_Requirement_
Please update the text read from each of the records below by replacing "Ecología" with "Naturaleza" wherever it appears and leaving everything else unchanged. Leave the pictures out of your answer.

Start of Records for this task

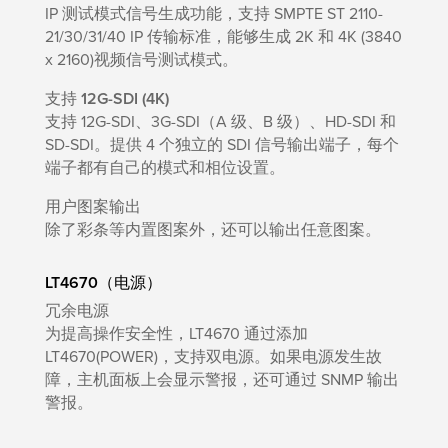
IP 测试模式信号生成功能，支持 SMPTE ST 2110-
21/30/31/40 IP 传输标准，能够生成 2K 和 4K (3840
x 2160)
视频信号
测试模式。
支持 12G-SDI (4K)
支持 12G-SDI、3G-SDI（A 级、B 级）、HD-SDI 和
SD-SDI。提供 4 个独立的 SDI 信号输出端子，每个
端子都有自己的模式和相位设置。
用户图案输出
除了彩条等内置图案外，还可以输出任意图案。
LT4670（电源）
冗余电源
为提高操作安全性，LT4670 通过添加
LT4670(POWER)，支持双电源。如果电源发生故
障，主机面板上会显示警报，还可通过 SNMP 输出
警报。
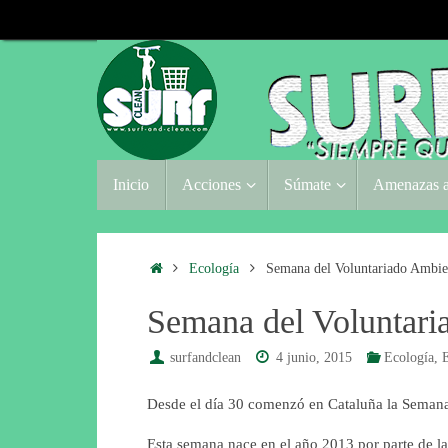
Saltar
al
contenido
Saltar
Inicio
Acciones
Súmate
Amenazas a
al
contenido
Inicio
Ecología
Semana del Voluntariado Ambien
Semana del Voluntari
surfandclean
4 junio, 2015
Ecología
,
E
Desde el día 30 comenzó en Cataluña la Semana
Esta semana nace en el año 2013 por parte de 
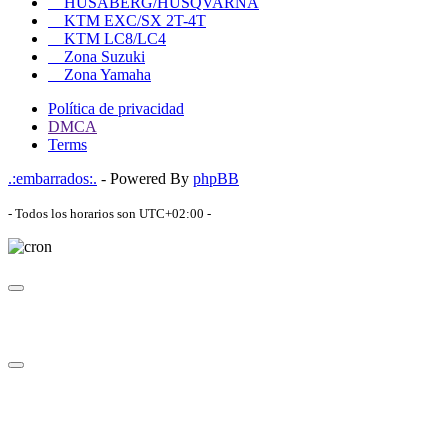
HUSABERG/HUSQVARNA
KTM EXC/SX 2T-4T
KTM LC8/LC4
Zona Suzuki
Zona Yamaha
Política de privacidad
DMCA
Terms
.:embarrados:.
- Powered By
phpBB
- Todos los horarios son
UTC+02:00
-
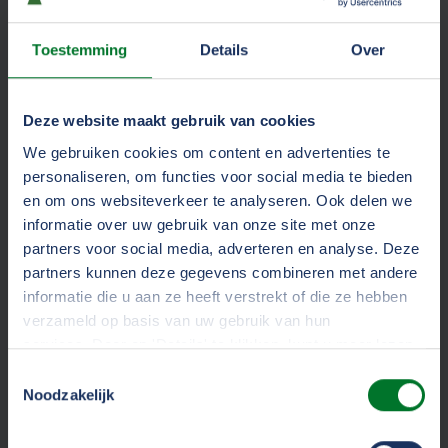
beperken en oplossen
Toestemming
Details
Over
Johan: "Om onze leden ook op dit vlak te kunnen
helpen ontwikkelden we een
Cyberverzekering
. Hierin
doen we een 0-meting waarmee
Deze website maakt gebruik van cookies
transportondernemers kunnen zien hoe zij risico’s
We gebruiken cookies om content en advertenties te
kunnen beperken en oplossen. Dit doen we met een
personaliseren, om functies voor social media te bieden
externe partij. De juiste expertise vraagt namelijk om
en om ons websiteverkeer te analyseren. Ook delen we
veel verschillende disciplines en het is lastig om dat
informatie over uw gebruik van onze site met onze
allemaal zelf in huis te hebben."
partners voor social media, adverteren en analyse. Deze
partners kunnen deze gegevens combineren met andere
Met de cyberverzekering hebben
informatie die u aan ze heeft verstrekt of die ze hebben
transportondernemers een dekking voor de kosten
verzameld op basis van uw gebruik van hun
die zij zelf hebben, maar ook die door bijvoorbeeld
services. Door op 'Details' te klikken, kunt u meer lezen
een datalek. Daarnaast kunnen ze gebruikmaken van
over onze cookies en uw voorkeuren wijzigen of
Toestemmingsselectie
veiligheidsscans en crisismanagement
toestemming intrekken. Door op 'Alles accepteren' te
Noodzakelijk
ondersteuning.
Cybersecurity
is bij TVM inmiddels
klikken, gaat u akkoord met het gebruik van alle cookies
een vast onderdeel van de verzekeringsadvisering.
zoals omschreven in ons
cookiestatement
.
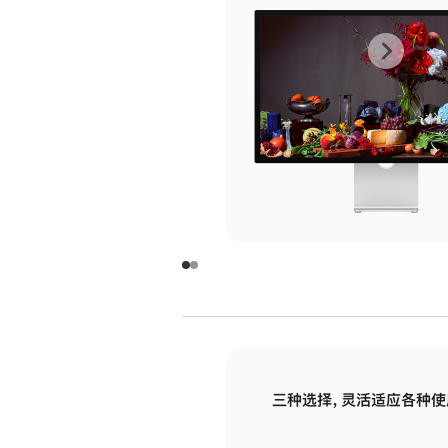
上
下
一
一
张
张
图
图
库
库
图
图
片
片
-
-
玻
玻
璃
璃
三种选择，灵活适应各种使
面
面
板
板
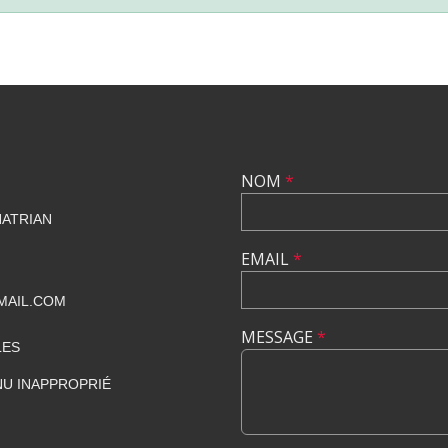
NOM
*
HATRIAN
EMAIL
*
MAIL.COM
MESSAGE
*
LES
U INAPPROPRIÉ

End of Records for this task

_Response to this task_
IP 测试模式信号生成功能，支持 SMPTE ST 2110-
21/30/31/40 IP 传输标准，能够生成 2K 和 4K (3840
x 2160)
视频信号
测试模式。
支持 12G-SDI (4K)
支持 12G-SDI、3G-SDI（A 级、B 级）、HD-SDI 和
SD-SDI。提供 4 个独立的 SDI 信号输出端子，每个
端子都有自己的模式和相位设置。
用户图案输出
除了彩条等内置图案外，还可以输出任意图案。
LT4670（电源）
冗余电源
为提高操作安全性，LT4670 通过添加
LT4670(POWER)，支持双电源。如果电源发生故
障，主机面板上会显示警报，还可通过 SNMP 输出
警报。
Saltar
al
contenido
Saltar
Inicio
Acciones
Súmate
Amenazas a
al
contenido
Inicio
Naturaleza
Semana del Voluntariado Ambien
Semana del Voluntari
surfandclean
4 junio, 2015
Naturaleza
,
E
Desde el día 30 comenzó en Cataluña la Semana
Esta semana nace en el año 2013 por parte de 
HUSABERG/HUSQVARNA
KTM EXC/SX 2T-4T
KTM LC8/LC4
Zona Suzuki
Zona Yamaha
Política de privacidad
DMCA
Terms
.:embarrados:.
- Powered By
phpBB
- Todos los horarios son
UTC+02:00
-
beperken en oplossen
Toestemming
Details
Over
Johan: "Om onze leden ook op dit vlak te kunnen
helpen ontwikkelden we een
Cyberverzekering
. Hierin
doen we een 0-meting waarmee
Deze website maakt gebruik van cookies
transportondernemers kunnen zien hoe zij risico’s
We gebruiken cookies om content en advertenties te
kunnen beperken en oplossen. Dit doen we met een
personaliseren, om functies voor social media te bieden
externe partij. De juiste expertise vraagt namelijk om
en om ons websiteverkeer te analyseren. Ook delen we
veel verschillende disciplines en het is lastig om dat
informatie over uw gebruik van onze site met onze
allemaal zelf in huis te hebben."
partners voor social media, adverteren en analyse. Deze
partners kunnen deze gegevens combineren met andere
Met de cyberverzekering hebben
informatie die u aan ze heeft verstrekt of die ze hebben
transportondernemers een dekking voor de kosten
verzameld op basis van uw gebruik van hun
die zij zelf hebben, maar ook die door bijvoorbeeld
services. Door op 'Details' te klikken, kunt u meer lezen
een datalek. Daarnaast kunnen ze gebruikmaken van
over onze cookies en uw voorkeuren wijzigen of
Toestemmingsselectie
veiligheidsscans en crisismanagement
toestemming intrekken. Door op 'Alles accepteren' te
Noodzakelijk
ondersteuning.
Cybersecurity
is bij TVM inmiddels
klikken, gaat u akkoord met het gebruik van alle cookies
een vast onderdeel van de verzekeringsadvisering.
zoals omschreven in ons
cookiestatement
.
上
下
一
一
张
张
图
图
库
库
图
图
片
片
-
-
玻
玻
璃
璃
三种选择，灵活适应各种使
面
面
板
板
NOM
*
HATRIAN
EMAIL
*
MAIL.COM
MESSAGE
*
LES
U INAPPROPRIÉ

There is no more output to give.